Halloween wore a different face Revels: In the 1930s, crowds jammed Baltimore Street for the annual costume parade. Clowns, cowboys and Colonial Dames had one thing in common: no masks. The police commissioner had ruled them out.

The observance of Halloween in the Baltimore of the 1930s was a different affair from today's.

Police issued guidelines detailing how the holiday would be celebrated. Crowds of trick or treaters jammed Baltimore Street for the annual Halloween-night costume parade. And the week preceding Halloween was always punctuated by acts of mischief, duly reported by The Sun.


In 1930 City Police Commissioner Charles D. Gaither, apparently fearing that criminals in disguise would mix with the crowds, included this warning among the year's guidelines:

"No. 1 on the list of rules and regulations is no masks. This applies to clowns, harlequins, columbines, cowboys, Colonial Dames, Mexicans, spooks, skeletons, soldiers, sailors and marines. It applies, in fact, to anyone and everyone."


The Sun added, "The Police taboos will apply to any Halloween celebrant who appears in public with a bean-shooter, any Halloween celebrant who appears in public with a six-shooter, any Halloween celebrant who throws flour or confetti or bricks."

The arrival of Doorbell Night, Chalk Night, Mischief Night and Moving Night -- all during the week before Halloween -- meant that homeowners had better be prepared for some high jinks and other acts of deviltry.

The Sun observed wryly: "If dwellers in suburbia do not experience again their usual Halloween troubles, then the Great American Boy is not the healthy specimen that he used to be."

City police were not so forgiving and warned violators that, if they were caught destroying or defacing property, they would most likely "haunt" the city jail for 30 days.

Downtown residents complained vociferously that year about their milk bottles being removed and smashed.

"Miscreants balance milk bottles on door knobs and then ring the bell," said The Sun. "When the door is opened the bottle drops and is shattered."

For many years, Baltimore Street had been the "favorite stomping ground for Halloween celebrants in fancy costumes," reported The Sun in 1930.

"Baltimore Street, from Eutaw to Holliday, was jammed, street cars and automobiles were diverted, motor cars clogged Charles Street, from Baltimore to the Washington Monument, and additional traffic police were assigned to important intersections regulate the crowds and carnival makers," reported The Sun in 1930.


A Sun reporter observed that "except for a Hunchback of Notre Dame, a Roman Warrior, an Abyssinian Monarch in a multi-colored robe and jeweled turban, a knight in armor and a Czarina in regal robes attended by her court, there were no eye-arresting costumes in the Baltimore Street festival."

By the late 1930s, The Sun was lamenting the forsaking of Baltimore Street as the venue for the traditional Halloween parade.

"Gone are the days when the downtown main street was jammed with maskers for the annual festival.

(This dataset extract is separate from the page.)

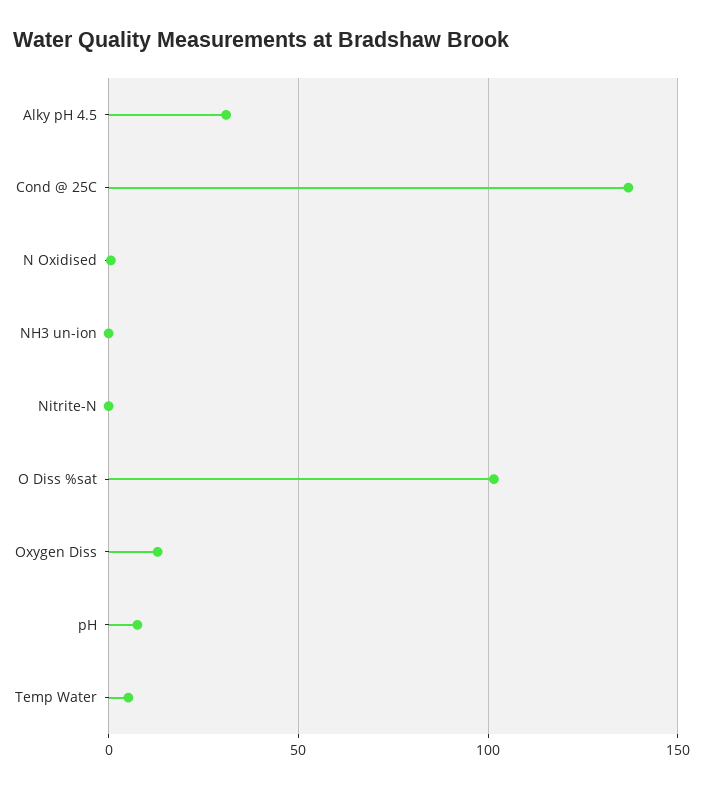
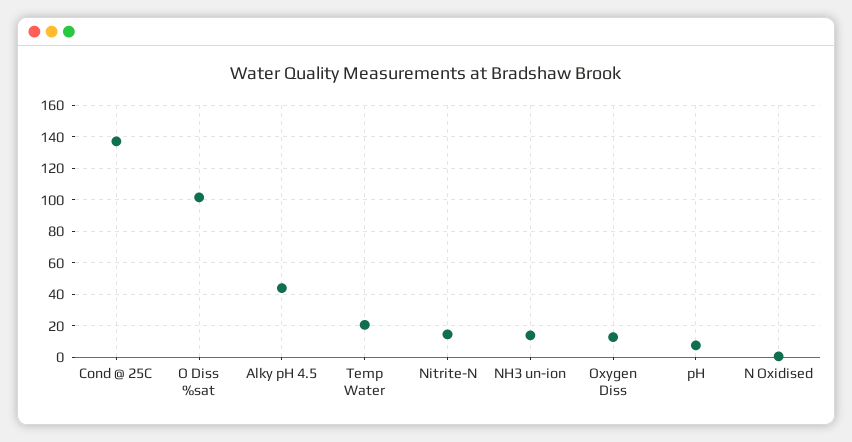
Alky pH 4.5: 30 -> 45
NH3 un-ion: 0 -> 15
Nitrite-N: 0 -> 15
Temp Water: 5 -> 20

And there is a reason. Nowadays, the Charles Chaplins, Colonial Dames and Spanish troubadours stick closer to home," said The Sun in 1939.

"Only on Pennsylvania Avenue were the old traditions carried on with the old-time fervor. The principal thoroughfare of the Negro section was seething with a mass of humanity estimated by police as the largest in the last four years. The costumes were as varied in color and design as enthusiastic imagination could devise," said The Sun.

Of course, there had been no let-up in the high jinks. In 1938,

The Sun reported that a gang of teen-age boys in Towson had succeeded in blocking a street with a wagonload of fodder that they turned sideways. Not content with this, they moved on to the Towson Courthouse and proceeded to "bowl" with the 1812 cannonballs stacked there.


"While the police were answering a call some boys took a board from the scaffold on the Towson Courthouse and used it to jam the horn of Chief Judge T. Scott Offutt's automobile which was parked outside," reported the newspaper.

Halloween 1946 was one of the last attempts by celebrants to restore Baltimore Street to its former Halloween glory.

"Thousands of young and old, invading Baltimore Street from Paca to Gay, last night made a vibrant but ineffective attempt to revive the spirit of prewar Halloween carnivals."

The newspaper explained that neighborhood parties in Waverly, Hampden, Highlandtown, Pimlico and Hamilton had supplanted Baltimore Street.